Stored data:
· · · · ·
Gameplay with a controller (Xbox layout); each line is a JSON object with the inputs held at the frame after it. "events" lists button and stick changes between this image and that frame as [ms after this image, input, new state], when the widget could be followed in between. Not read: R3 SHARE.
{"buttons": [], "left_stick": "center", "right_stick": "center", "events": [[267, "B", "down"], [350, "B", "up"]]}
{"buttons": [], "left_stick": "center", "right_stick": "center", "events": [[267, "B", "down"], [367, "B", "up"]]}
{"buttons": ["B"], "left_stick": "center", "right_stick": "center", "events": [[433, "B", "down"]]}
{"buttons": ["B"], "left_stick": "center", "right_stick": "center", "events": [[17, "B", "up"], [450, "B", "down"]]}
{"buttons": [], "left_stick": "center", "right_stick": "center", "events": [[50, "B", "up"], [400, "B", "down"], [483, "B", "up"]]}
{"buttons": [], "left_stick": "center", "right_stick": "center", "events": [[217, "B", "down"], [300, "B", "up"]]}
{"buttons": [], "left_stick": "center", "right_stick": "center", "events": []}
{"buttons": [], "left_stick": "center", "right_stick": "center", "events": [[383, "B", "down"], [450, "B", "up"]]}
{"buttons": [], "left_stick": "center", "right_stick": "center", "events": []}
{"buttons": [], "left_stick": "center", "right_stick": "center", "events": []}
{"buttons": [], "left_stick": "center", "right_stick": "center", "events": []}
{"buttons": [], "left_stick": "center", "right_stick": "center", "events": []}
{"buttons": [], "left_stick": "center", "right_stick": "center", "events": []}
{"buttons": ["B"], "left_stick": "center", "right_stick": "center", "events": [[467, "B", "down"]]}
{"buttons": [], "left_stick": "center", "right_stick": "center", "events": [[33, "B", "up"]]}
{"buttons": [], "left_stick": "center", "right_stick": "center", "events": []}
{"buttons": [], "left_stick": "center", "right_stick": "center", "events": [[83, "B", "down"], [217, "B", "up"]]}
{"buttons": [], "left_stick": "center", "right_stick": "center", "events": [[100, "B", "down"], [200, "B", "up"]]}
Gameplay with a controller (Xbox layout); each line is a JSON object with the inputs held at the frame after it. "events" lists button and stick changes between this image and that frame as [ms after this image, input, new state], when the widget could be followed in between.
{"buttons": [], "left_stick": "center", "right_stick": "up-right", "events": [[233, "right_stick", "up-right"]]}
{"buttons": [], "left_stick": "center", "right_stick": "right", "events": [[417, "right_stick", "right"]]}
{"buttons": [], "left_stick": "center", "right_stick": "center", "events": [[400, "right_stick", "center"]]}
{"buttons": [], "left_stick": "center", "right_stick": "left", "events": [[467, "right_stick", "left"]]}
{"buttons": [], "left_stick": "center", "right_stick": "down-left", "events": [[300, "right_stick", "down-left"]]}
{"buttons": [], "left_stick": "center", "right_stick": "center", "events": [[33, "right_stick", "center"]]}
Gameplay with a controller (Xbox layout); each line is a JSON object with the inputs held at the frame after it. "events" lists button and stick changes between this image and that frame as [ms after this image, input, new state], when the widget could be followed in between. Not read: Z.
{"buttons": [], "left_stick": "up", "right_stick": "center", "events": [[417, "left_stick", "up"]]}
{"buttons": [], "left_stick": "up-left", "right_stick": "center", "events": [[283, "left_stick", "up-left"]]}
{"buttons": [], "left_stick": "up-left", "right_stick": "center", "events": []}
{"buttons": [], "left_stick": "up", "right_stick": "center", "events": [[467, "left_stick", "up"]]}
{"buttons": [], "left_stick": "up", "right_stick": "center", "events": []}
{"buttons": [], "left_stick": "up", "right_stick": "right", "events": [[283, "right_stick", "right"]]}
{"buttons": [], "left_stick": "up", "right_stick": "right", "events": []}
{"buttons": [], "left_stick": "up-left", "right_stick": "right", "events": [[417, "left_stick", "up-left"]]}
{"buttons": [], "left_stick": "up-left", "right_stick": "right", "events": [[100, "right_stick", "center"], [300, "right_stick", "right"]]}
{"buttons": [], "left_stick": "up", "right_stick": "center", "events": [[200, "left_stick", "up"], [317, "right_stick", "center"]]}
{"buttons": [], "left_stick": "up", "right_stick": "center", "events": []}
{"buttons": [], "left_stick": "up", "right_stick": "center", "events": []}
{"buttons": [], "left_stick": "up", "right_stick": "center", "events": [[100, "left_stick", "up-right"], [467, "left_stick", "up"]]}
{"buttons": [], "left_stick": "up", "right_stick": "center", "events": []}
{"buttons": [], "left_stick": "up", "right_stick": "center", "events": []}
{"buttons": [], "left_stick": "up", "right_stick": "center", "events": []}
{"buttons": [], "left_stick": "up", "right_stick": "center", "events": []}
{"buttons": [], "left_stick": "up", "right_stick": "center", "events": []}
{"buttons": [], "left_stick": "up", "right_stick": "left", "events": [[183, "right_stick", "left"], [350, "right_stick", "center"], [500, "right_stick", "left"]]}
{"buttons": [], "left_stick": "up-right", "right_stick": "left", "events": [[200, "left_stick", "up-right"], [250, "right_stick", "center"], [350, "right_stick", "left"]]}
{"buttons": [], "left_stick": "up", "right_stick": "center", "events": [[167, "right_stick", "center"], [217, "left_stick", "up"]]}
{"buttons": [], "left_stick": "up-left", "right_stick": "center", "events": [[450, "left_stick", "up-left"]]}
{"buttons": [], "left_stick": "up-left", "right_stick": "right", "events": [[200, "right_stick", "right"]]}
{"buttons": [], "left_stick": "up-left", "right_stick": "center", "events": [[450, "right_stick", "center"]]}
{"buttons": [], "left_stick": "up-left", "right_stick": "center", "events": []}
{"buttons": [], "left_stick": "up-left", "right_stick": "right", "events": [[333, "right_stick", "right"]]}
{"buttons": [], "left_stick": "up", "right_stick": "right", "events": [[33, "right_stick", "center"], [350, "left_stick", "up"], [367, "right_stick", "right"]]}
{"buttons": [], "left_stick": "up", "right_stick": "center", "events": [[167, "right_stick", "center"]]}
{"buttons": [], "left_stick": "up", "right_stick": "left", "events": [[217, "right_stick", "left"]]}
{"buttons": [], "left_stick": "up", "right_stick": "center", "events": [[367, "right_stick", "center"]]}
· · · · ·
Your goal: From the entries, copy every line in which the word "inputs" occurs.

Completed task:
Gameplay with a controller (Xbox layout); each line is a JSON object with the inputs held at the frame after it. "events" lists button and stick changes between this image and that frame as [ms after this image, input, new state], when the widget could be followed in between. Not read: R3 SHARE.
Gameplay with a controller (Xbox layout); each line is a JSON object with the inputs held at the frame after it. "events" lists button and stick changes between this image and that frame as [ms after this image, input, new state], when the widget could be followed in between.
Gameplay with a controller (Xbox layout); each line is a JSON object with the inputs held at the frame after it. "events" lists button and stick changes between this image and that frame as [ms after this image, input, new state], when the widget could be followed in between. Not read: Z.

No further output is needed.